On Tuesday, Israel rolled back almost all of the COVID-19 health restrictions, as the fifth wave of infections in the country receded. There were only a handful of restrictions left in place for preventing a reversal of the positive trend. With Israel now transitioning into a more relaxed state due to the number of declining cases, there are only a few restrictions that remain in effect. First off, people are still required to wear face masks in all indoor spaces. The requirement for masks that were needed in large outdoor gatherings has been lifted.
Furthermore, the Green Pass system that had been introduced and the certificate granted to those who have recently tested negative for the virus, recovered from it, or are vaccinated, is no longer in place either. The certificate will only have to be presented when entering old age homes. Apart from that, the new guidelines also permit the country’s borders to be opened to both vaccinated and unvaccinated tourists, regardless of their age. The tourists are only required to provide a negative PCR test before they board a flight and also have to take a test when they land in Israel.

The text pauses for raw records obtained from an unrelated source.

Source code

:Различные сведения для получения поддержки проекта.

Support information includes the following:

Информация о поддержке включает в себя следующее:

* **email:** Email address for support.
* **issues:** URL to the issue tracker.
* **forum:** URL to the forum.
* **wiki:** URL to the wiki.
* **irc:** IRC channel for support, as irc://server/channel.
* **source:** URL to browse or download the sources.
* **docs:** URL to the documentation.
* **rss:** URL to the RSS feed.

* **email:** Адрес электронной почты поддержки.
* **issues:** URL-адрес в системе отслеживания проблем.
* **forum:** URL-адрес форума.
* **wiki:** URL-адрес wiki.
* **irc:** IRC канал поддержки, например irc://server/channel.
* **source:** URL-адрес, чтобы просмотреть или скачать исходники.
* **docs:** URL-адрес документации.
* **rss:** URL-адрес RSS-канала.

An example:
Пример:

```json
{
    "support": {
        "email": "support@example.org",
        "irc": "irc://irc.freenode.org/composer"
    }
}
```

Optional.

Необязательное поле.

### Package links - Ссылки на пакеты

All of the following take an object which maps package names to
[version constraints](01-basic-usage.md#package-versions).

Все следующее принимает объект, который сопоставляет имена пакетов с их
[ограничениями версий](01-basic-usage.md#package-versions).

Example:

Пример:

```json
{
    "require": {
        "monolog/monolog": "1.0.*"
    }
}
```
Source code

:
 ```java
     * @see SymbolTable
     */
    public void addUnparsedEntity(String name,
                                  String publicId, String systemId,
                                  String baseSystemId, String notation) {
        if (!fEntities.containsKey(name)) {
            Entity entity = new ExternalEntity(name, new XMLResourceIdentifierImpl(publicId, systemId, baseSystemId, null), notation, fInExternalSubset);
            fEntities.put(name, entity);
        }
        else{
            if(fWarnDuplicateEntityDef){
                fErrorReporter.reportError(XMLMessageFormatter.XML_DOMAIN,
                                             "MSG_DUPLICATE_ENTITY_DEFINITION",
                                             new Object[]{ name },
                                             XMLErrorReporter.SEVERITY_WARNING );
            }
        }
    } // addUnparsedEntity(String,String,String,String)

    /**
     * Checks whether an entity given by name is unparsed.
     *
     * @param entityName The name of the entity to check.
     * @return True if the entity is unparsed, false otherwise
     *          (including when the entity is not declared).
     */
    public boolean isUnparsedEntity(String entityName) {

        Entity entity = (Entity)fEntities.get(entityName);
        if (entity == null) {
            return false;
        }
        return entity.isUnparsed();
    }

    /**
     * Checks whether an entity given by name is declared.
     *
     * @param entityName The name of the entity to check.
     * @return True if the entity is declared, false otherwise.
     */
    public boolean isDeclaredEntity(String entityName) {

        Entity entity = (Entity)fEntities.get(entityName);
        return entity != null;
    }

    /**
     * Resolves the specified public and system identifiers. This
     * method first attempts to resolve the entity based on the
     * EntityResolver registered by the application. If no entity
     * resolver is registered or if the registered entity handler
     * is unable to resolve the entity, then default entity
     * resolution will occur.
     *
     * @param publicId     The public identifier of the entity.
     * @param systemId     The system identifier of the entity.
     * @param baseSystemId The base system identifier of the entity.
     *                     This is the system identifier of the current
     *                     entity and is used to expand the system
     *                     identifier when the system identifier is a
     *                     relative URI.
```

As for the citizens of Israel, they will no longer be required to take a PCR test before they return home, but it is suspected that a few airlines might require people to do so. However, the citizens will still have to take a test when they arrive. Previously, people had been required to present a Green Pass when they wanted to attend any public event, or visit some venues. But, these previous rules were also rolled back gradually and now only the requirement for care homes remains because people living there are considered at-risk. The validity of the existing Green Pass certificates has been extended till May 31st, but this is only for people who have received a shot of the vaccine in the last six months, or have received all three doses.
People who have recovered from the coronavirus can also get a Green Pass for six months and this will also have its validity extended to May 31st. The requirement for children in high school and middle school to take antigen tests at home twice a week has also ended. As for younger kids, this requirement remains in effect, but will come to an end on March 10th. These changes have been made because the daily count of the virus cases in the country has ebbed and is now a ninth of what it had been almost a month ago.
When the Omicron wave in Israel was at its peak, the average number of cases diagnosed daily was around 75,000. On Tuesday, the data from the Health Ministry showed that 8,372 cases had been diagnosed on Monday. The total number of active patients in the country has now reached 70,270. As for the patients in serious condition, this number has gone down by half since February 6th. It is now down to 582 from 1,242.